Confesso que mesmo depois de ter participado deste trote dezenas de vezes, tive que me segurar para não dar risadas enquanto olhava para a cara do sujeito. Ele veio com o mesmo discurso, que 99% dos bixos em todos os anos anteriores fizeram, enquanto as lágrimas já quasem escorriam dos seus olhos:
“Pô velho, minha religião não permite!”
Era impressionante! As vezes achava que havia um “manual das desculpas do bixo” que era vendido em alguma livraria, porque TODOS ou pelo menos a grande maioria dos bixos nos anos anteriores quando participavam deste trote, davam a mesma desculpa! O interessante é que se pedissemos para os infelizes rezarem pelo menos um “Pai-nosso”, creio que os mesmos não saberiam nem por onde começar! Lamentável...
Nesta hora, a turma toda olha pro bixão e começa com o discurso: “Pô bixão, deixa de ser careta! Ta na hora de você virar homem”. Nesta hora, o menino já não escondia mais o pânico. Pedia pelo amor de Deus, ajoelhava no chão, implorava misericórdia e quando menos esperava, chegou o Pica-Pau com um cigarro amarrado em um barbante, abriu a porta do quarto, entregou na mão do bixo e gritando com ele disse:
“Vai bixo! Sai correndo e puxa o fumo bixão, vai, vai, vai!!!!”
Me recordo que quando o pessoal abriu a porta do quarto para o bixão sair “puxando o fumo”, haviam uma dezena de outros veteranos fora do quarto esperando a cena. O problema é que o bixo saiu correndo e sumiu do alojamento! Nesta hora, me lembro que eu e os mais velhos ali da turma, sugerimos aos veteranos mais novos que fossem atrás do bixo pra evitar que acontecesse alguma merda.

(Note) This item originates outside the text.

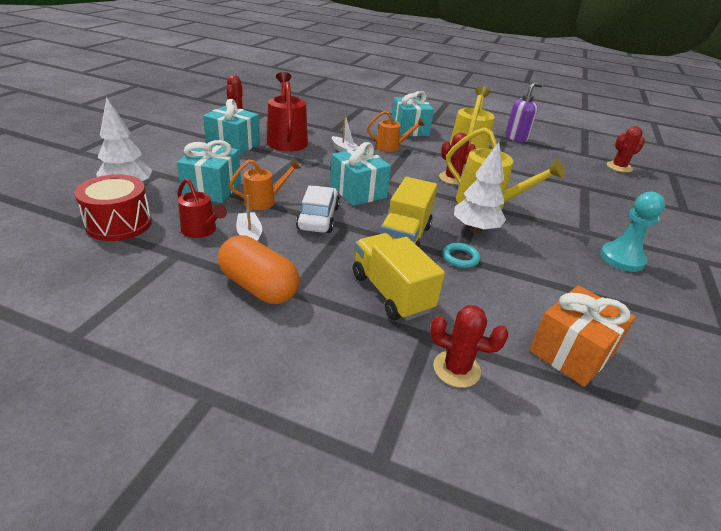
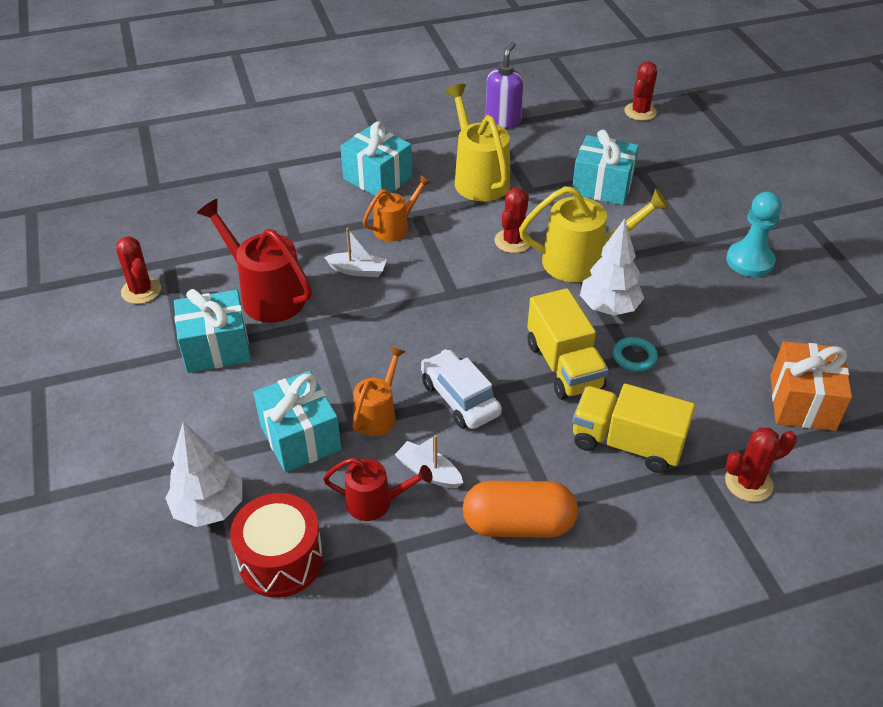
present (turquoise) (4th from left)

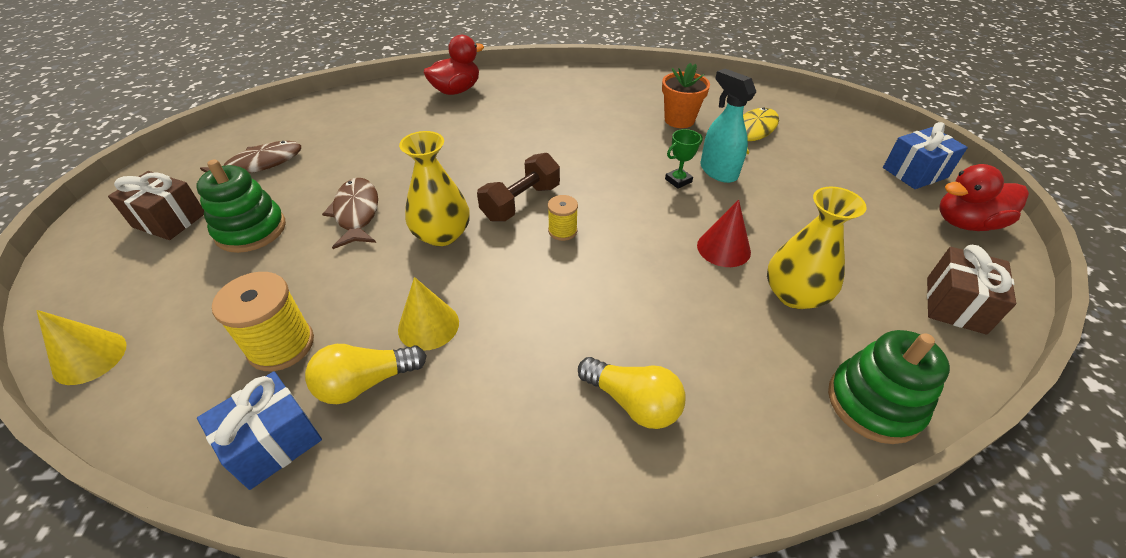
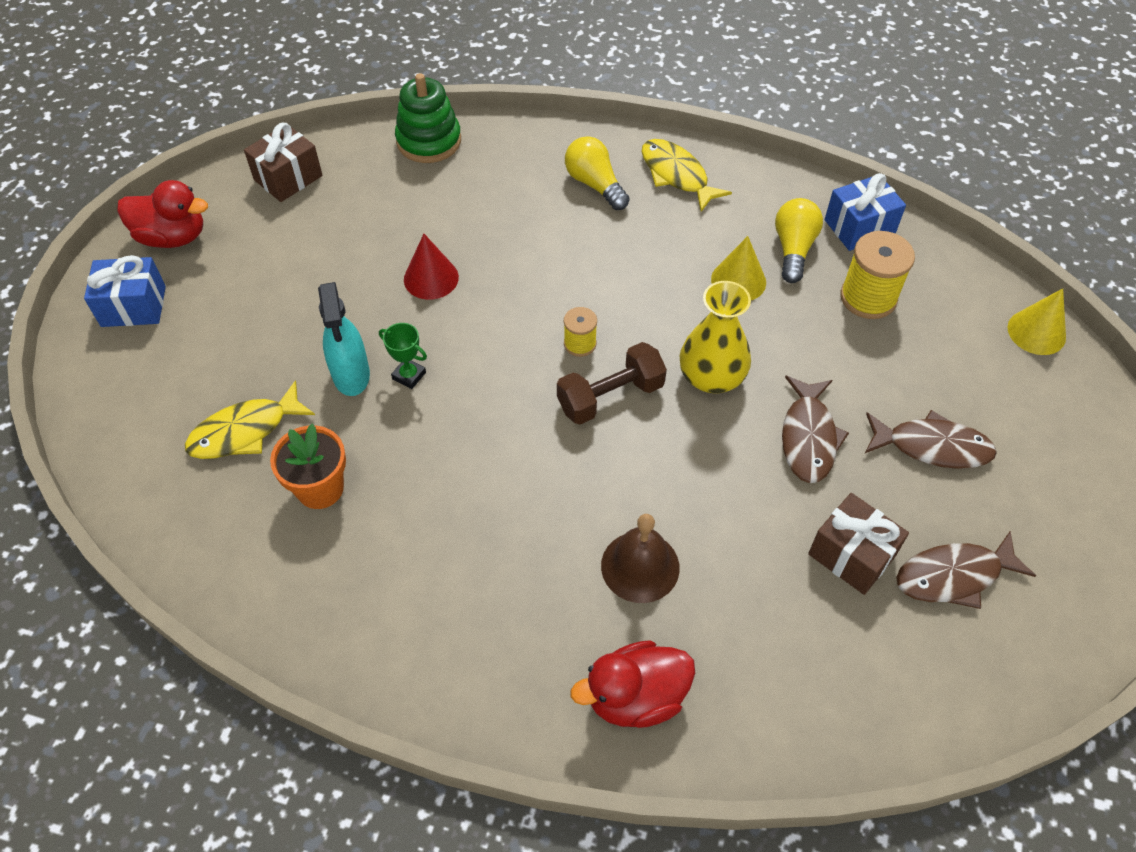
present (brown) (2nd from left); fish (brown) (2nd from left); bulb (golden) (2nd from left); prize cup (leaf-green); vase (golden) (2nd from left in the first image); school bell (brown); fish (golden) (2nd from left)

Me recordo que o Pica Pau, o Frozô e o Cateto sairam correndo atrás do bixo e voltaram uma meia hora depois contando a história do que havia acontecido.
Eles nos disseram que o guarda do alojamento havia lhes informado que viu o bixo correndo na direção da rodoviária, que ficava exatamente atrás do alojamento. Eles correram então até a rodoviária e quando chegaram lá, encontraram o cidadão no guiché de uma compania querendo comprar uma passagem de ônibus. Ao encontrarem o bixo, dois deles, se não me engano o Frozô e o Cateto, foram acalmar o rapaz e explicar que aquilo tudo era apenas um trote, enquanto o Pica-pau foi falar com o vendedor de passagens. O rapaz que vendia as passagens disse ao Pica-pau que nunca havia visto alguém tão assustado quanto aquele menino e contou que ele chegou pedindo uma passagem pra não importa qual lugar fosse, desde que fosse no primeiro ônibus que estivesse saindo da cidade!

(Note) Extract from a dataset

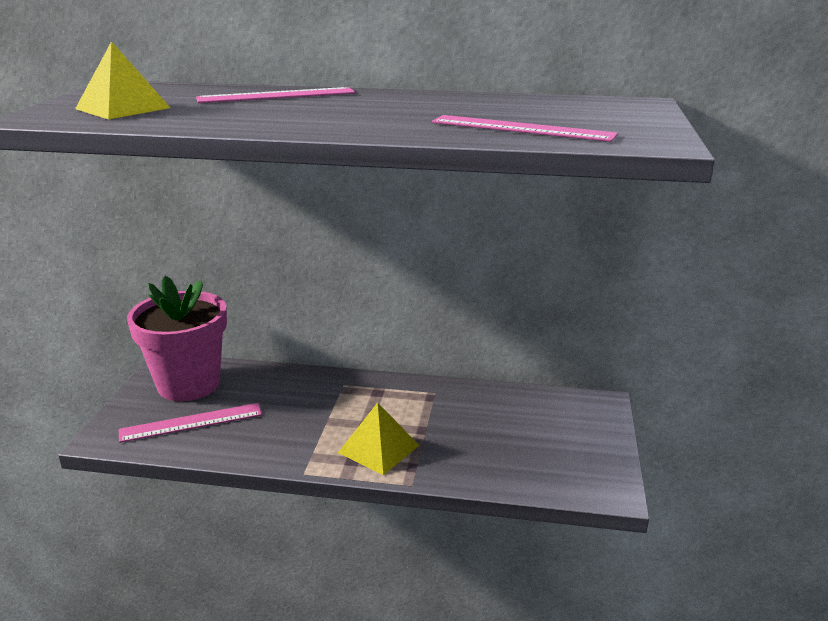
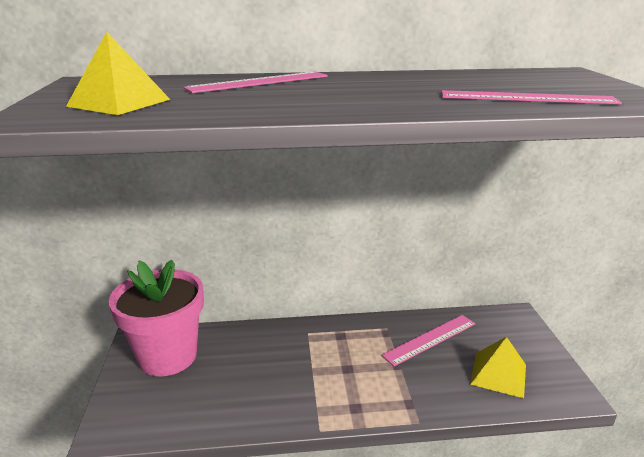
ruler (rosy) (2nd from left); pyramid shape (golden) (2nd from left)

Ainda bem que conseguimos antever que algo não ia dar certo. Se aquele rapaz, que não me recordo seu apelido, tivesse entrado dentro do ônibus e sumido, cabeças iriam rolar dentro daquela faculdade. Depois do pânico inicial, os caras trouxeram o bixão de volta ao alojamento e continuamos tomando nosso tereré e jogando nosso truco em sua companhia.